- _TASK_:
Set down exactly the lines below, starting at the one that contains "ANSWER 4 / 6" and ending at the one that contains "providing talent", with both of those lines included and nothing else.

Recorded data
────────────────────

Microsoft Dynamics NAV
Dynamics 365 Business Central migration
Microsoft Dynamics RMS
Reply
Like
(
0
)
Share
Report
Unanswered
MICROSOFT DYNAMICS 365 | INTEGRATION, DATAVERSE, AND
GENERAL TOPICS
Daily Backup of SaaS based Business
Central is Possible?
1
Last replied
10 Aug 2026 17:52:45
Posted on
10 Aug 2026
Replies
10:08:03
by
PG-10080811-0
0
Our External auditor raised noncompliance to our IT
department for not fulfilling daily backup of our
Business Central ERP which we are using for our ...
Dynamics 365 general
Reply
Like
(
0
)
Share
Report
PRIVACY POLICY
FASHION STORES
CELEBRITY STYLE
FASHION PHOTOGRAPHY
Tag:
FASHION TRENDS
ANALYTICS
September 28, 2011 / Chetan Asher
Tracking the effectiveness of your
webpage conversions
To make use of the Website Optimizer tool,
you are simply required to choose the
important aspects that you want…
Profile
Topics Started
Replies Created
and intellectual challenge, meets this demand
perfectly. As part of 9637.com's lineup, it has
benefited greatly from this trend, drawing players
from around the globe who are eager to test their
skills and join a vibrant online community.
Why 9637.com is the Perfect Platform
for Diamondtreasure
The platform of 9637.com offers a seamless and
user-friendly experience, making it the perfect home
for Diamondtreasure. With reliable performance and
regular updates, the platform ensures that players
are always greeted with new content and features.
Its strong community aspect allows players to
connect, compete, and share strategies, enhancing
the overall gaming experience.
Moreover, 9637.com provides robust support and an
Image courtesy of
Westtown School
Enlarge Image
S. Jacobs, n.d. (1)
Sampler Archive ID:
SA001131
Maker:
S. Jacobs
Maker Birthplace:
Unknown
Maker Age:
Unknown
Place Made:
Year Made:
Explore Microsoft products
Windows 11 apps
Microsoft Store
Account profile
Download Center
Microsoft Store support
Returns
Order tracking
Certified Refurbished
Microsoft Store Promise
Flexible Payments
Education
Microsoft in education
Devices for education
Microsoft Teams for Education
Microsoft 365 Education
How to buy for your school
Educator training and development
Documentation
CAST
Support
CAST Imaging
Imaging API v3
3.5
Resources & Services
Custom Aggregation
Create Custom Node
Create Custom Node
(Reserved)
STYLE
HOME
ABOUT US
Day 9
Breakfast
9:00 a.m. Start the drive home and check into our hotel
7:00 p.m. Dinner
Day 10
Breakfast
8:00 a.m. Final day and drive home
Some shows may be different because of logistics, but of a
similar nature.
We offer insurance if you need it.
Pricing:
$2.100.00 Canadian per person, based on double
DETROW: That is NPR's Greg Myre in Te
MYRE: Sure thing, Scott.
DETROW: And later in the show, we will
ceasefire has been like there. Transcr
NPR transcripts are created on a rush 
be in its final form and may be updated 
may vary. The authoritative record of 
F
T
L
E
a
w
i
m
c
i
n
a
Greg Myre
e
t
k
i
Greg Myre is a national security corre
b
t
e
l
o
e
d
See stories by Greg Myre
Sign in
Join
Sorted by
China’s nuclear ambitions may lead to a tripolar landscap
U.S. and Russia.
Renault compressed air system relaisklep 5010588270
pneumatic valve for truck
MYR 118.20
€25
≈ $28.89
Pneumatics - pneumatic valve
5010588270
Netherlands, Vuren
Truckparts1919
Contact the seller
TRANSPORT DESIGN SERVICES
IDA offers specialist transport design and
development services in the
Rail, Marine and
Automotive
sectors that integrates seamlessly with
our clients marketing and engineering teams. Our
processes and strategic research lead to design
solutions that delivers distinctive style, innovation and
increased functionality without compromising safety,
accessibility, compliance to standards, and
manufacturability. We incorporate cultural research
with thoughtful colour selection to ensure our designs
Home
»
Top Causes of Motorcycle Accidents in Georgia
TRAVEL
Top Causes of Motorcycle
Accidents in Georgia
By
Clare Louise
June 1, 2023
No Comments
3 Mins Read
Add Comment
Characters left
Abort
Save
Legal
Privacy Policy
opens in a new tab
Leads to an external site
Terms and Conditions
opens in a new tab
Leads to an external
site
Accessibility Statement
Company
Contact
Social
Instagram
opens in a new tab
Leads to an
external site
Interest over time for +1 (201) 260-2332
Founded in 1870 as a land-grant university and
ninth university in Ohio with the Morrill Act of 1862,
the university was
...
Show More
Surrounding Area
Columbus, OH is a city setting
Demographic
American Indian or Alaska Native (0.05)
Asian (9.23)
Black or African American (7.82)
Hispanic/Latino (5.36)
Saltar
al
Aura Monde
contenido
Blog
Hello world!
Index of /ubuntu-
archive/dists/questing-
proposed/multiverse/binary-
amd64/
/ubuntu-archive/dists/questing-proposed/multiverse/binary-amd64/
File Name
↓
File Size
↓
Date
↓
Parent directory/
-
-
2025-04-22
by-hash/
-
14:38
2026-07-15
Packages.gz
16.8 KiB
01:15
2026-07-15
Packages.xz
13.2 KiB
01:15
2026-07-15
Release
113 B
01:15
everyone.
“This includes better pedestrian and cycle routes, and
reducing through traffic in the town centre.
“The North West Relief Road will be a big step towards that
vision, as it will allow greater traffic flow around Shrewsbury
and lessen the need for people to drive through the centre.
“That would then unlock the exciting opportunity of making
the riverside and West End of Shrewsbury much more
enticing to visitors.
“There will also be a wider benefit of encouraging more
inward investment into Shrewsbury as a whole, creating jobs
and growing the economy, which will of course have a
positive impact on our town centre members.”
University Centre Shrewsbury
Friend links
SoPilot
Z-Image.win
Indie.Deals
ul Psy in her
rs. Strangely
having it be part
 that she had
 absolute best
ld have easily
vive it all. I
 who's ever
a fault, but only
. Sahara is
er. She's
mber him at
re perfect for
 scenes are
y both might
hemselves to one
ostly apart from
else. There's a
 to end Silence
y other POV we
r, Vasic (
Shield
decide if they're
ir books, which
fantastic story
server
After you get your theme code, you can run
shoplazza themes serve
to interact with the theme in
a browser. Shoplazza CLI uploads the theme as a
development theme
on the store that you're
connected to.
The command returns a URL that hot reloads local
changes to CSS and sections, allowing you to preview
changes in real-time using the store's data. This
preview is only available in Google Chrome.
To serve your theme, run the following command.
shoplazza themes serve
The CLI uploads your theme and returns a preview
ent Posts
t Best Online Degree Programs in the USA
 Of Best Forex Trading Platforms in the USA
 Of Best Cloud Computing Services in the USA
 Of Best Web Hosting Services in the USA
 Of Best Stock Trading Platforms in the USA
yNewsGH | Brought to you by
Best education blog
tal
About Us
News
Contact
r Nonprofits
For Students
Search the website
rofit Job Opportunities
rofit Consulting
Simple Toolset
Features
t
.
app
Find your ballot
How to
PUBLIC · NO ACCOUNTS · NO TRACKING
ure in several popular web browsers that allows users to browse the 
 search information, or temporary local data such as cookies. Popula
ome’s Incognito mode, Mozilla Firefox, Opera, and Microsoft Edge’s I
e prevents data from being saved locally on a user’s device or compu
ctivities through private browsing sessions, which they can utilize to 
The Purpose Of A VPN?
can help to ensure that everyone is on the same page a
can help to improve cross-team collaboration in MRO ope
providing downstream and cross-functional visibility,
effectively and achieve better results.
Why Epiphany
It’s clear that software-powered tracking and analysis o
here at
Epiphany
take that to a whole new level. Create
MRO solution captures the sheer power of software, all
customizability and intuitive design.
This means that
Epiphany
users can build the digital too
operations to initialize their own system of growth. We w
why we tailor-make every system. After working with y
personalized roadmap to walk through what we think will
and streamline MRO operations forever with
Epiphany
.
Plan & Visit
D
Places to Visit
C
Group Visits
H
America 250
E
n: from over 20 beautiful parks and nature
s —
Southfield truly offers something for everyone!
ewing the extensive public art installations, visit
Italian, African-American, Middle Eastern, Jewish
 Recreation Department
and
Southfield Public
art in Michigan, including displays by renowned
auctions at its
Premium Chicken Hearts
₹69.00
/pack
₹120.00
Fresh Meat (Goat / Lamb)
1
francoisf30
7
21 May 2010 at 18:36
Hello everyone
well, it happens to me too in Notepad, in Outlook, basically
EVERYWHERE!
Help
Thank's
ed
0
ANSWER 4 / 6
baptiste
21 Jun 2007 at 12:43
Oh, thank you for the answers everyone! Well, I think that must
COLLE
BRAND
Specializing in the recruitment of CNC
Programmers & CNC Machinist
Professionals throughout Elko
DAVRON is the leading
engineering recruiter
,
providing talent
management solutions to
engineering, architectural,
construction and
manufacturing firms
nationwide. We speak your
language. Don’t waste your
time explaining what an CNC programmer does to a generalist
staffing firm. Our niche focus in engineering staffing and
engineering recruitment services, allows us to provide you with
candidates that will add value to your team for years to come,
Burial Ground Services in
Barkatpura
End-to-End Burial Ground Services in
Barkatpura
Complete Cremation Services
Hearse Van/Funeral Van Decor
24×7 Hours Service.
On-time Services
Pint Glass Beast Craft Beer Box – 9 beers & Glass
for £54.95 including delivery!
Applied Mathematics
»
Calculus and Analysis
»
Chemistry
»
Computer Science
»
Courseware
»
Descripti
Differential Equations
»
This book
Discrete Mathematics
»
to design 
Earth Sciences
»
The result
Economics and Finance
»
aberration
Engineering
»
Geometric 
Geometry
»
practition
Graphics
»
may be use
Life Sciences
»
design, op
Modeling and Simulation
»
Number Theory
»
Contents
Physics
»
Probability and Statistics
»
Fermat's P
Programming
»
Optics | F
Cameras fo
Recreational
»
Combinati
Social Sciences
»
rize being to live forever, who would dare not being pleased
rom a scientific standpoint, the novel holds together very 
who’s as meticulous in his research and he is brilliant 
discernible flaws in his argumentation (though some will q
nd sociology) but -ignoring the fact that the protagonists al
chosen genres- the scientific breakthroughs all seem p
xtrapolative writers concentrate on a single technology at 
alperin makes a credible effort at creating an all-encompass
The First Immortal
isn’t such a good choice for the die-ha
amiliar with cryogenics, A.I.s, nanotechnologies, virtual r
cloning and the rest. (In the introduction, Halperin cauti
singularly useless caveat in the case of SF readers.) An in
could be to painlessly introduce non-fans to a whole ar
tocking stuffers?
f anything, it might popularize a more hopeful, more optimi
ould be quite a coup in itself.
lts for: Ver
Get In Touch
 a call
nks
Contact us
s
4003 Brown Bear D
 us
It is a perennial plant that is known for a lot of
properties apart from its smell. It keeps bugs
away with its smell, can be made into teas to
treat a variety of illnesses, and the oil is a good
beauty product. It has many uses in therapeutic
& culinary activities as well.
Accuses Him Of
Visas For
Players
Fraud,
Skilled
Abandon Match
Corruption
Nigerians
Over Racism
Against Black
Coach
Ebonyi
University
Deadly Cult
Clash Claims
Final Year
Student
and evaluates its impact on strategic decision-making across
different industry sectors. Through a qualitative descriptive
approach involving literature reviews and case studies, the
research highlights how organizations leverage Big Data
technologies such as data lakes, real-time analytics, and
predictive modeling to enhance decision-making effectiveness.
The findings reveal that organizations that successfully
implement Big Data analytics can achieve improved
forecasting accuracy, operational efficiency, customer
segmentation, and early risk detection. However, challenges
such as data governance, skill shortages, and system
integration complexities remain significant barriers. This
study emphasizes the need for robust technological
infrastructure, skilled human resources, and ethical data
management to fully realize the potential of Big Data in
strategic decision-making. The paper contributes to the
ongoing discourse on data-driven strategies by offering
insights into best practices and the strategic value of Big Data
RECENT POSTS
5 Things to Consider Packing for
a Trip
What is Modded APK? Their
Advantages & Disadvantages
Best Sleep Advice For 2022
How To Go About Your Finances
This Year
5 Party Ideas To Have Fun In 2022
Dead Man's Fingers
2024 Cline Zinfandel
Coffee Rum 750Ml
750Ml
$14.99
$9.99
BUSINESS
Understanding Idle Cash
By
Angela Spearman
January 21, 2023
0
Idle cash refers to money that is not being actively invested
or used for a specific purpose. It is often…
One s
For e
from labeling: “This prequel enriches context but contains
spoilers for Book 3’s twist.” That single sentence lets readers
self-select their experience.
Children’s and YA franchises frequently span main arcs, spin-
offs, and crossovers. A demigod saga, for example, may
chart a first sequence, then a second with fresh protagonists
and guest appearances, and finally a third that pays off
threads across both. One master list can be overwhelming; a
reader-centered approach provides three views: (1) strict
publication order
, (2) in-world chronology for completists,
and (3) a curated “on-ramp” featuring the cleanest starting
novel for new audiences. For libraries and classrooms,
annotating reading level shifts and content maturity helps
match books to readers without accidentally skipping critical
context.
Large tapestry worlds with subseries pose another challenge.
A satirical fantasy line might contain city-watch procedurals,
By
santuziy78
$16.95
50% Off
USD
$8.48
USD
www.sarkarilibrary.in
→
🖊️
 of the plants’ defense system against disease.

────────────────────

- _THE ANSWER_:
ANSWER 4 / 6
baptiste
21 Jun 2007 at 12:43
Oh, thank you for the answers everyone! Well, I think that must
COLLE
BRAND
Specializing in the recruitment of CNC
Programmers & CNC Machinist
Professionals throughout Elko
DAVRON is the leading
engineering recruiter
,
providing talent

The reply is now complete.